- [Work task]: Quote the entries below from the line with "left knee: (678, 1188)" through the line with "right back paw: (693, 1271)", both ends included, and only those lines.

- [Records supplied]:

____________________

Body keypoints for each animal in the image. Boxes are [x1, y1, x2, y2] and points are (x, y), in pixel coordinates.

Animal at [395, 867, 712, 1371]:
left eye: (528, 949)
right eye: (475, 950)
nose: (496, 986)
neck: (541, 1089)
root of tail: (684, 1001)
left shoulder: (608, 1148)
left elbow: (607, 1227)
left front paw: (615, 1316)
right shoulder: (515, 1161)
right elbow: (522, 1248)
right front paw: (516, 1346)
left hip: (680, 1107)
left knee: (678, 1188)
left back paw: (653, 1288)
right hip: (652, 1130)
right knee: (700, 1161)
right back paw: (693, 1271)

____________________

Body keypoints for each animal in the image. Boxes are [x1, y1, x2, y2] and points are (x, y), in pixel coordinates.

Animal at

____________________

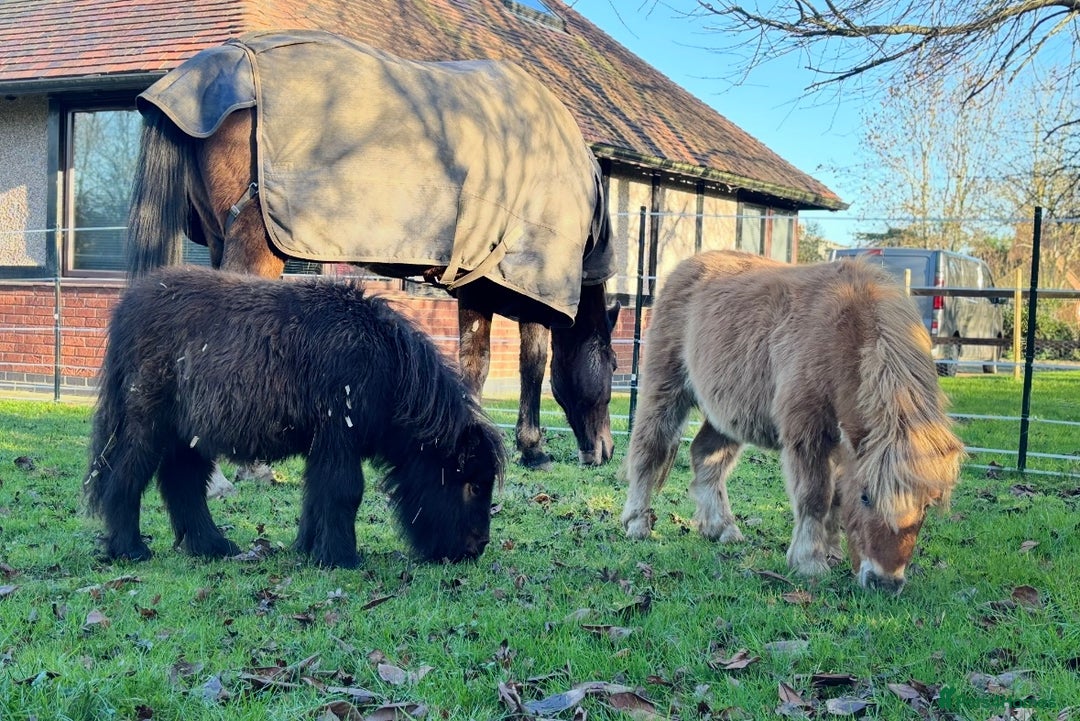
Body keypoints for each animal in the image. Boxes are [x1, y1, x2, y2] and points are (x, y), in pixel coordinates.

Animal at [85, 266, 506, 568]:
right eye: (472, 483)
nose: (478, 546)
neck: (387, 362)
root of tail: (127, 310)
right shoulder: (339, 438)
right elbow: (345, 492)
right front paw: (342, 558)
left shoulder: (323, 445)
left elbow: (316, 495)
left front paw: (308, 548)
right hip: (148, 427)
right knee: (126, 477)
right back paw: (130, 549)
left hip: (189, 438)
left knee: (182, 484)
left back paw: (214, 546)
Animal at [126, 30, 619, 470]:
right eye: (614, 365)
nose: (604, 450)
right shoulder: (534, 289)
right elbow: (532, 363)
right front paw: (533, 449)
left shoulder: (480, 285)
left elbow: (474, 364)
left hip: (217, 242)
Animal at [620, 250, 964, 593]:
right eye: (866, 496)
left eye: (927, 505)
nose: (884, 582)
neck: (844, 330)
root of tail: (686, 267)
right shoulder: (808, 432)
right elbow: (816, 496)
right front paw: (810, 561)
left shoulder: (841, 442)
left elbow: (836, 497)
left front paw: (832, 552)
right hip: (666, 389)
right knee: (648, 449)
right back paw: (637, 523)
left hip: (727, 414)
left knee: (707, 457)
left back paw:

____________________

- [Answer to this exercise]:
left knee: (678, 1188)
left back paw: (653, 1288)
right hip: (652, 1130)
right knee: (700, 1161)
right back paw: (693, 1271)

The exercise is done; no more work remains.